▶ **Material shown**:

-=-=-

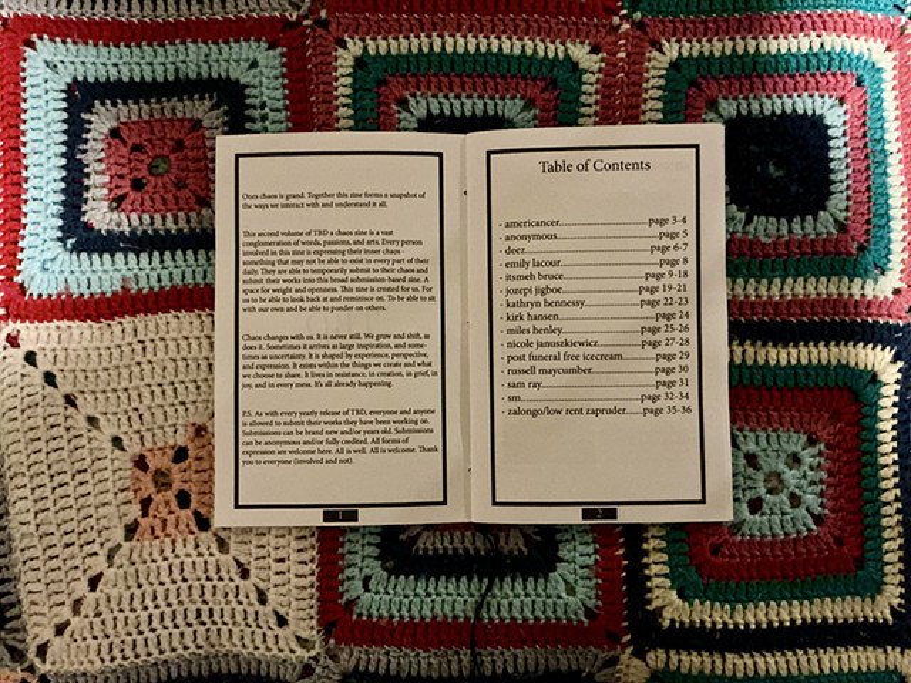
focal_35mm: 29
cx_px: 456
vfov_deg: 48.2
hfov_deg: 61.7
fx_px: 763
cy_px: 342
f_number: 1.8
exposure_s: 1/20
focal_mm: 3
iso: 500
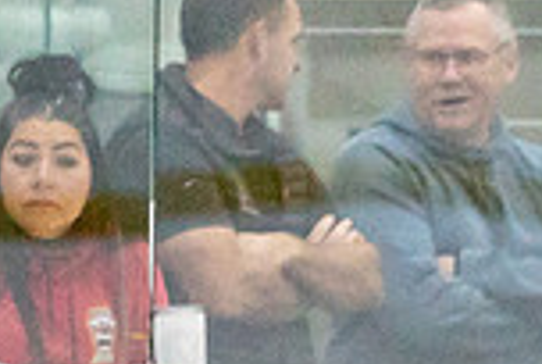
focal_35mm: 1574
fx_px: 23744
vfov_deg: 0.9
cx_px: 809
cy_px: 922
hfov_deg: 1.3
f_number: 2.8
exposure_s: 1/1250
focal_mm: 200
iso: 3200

-=-=-

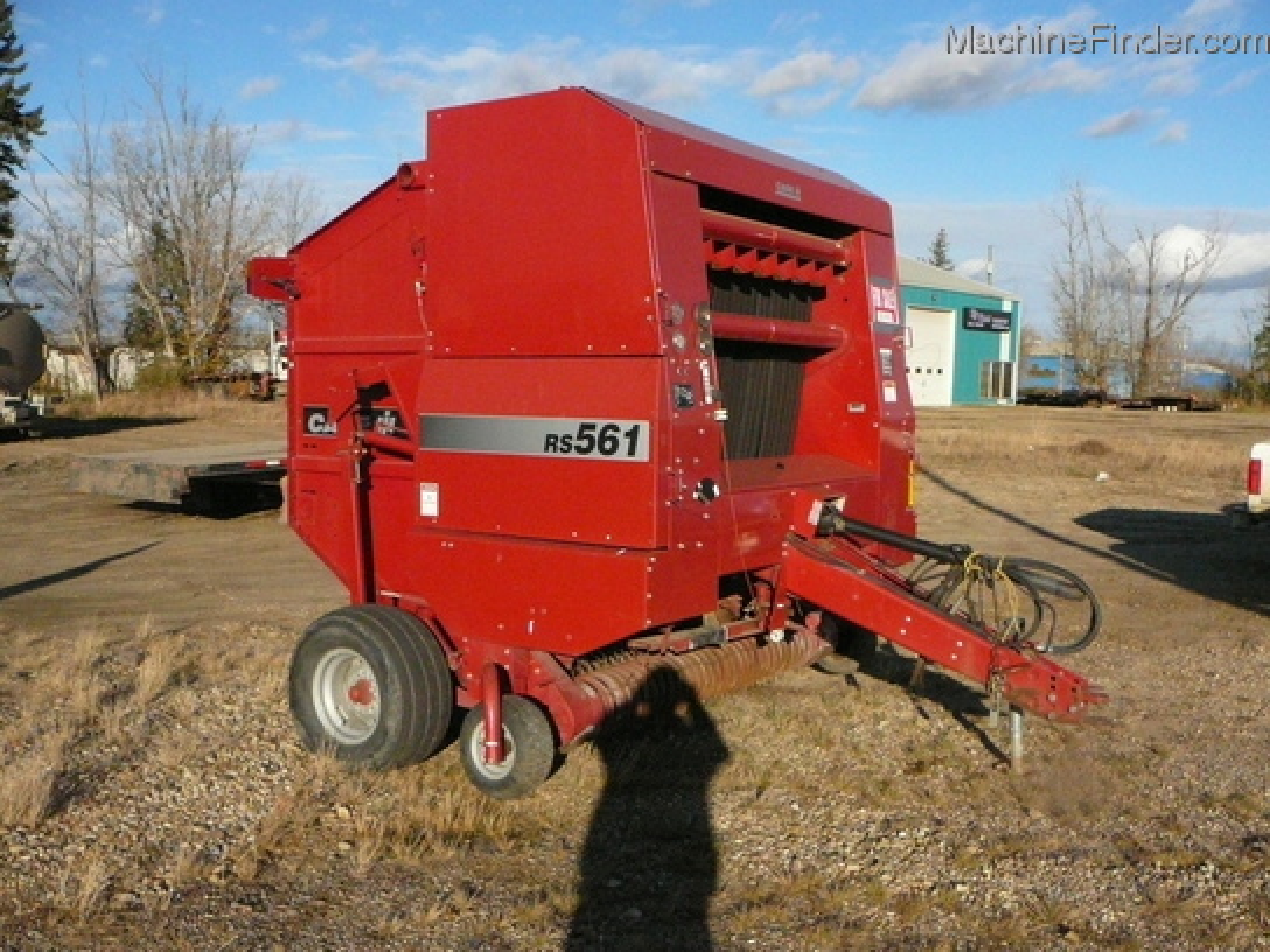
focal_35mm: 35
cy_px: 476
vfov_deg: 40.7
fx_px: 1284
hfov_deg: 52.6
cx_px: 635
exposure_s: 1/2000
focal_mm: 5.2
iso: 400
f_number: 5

-=-=-

Print only what lies in the material above starting at the line with "focal_35mm: 35" and ending at the line with "f_number: 5", every line exactly as given.

▶ **Solution**:
focal_35mm: 35
cy_px: 476
vfov_deg: 40.7
fx_px: 1284
hfov_deg: 52.6
cx_px: 635
exposure_s: 1/2000
focal_mm: 5.2
iso: 400
f_number: 5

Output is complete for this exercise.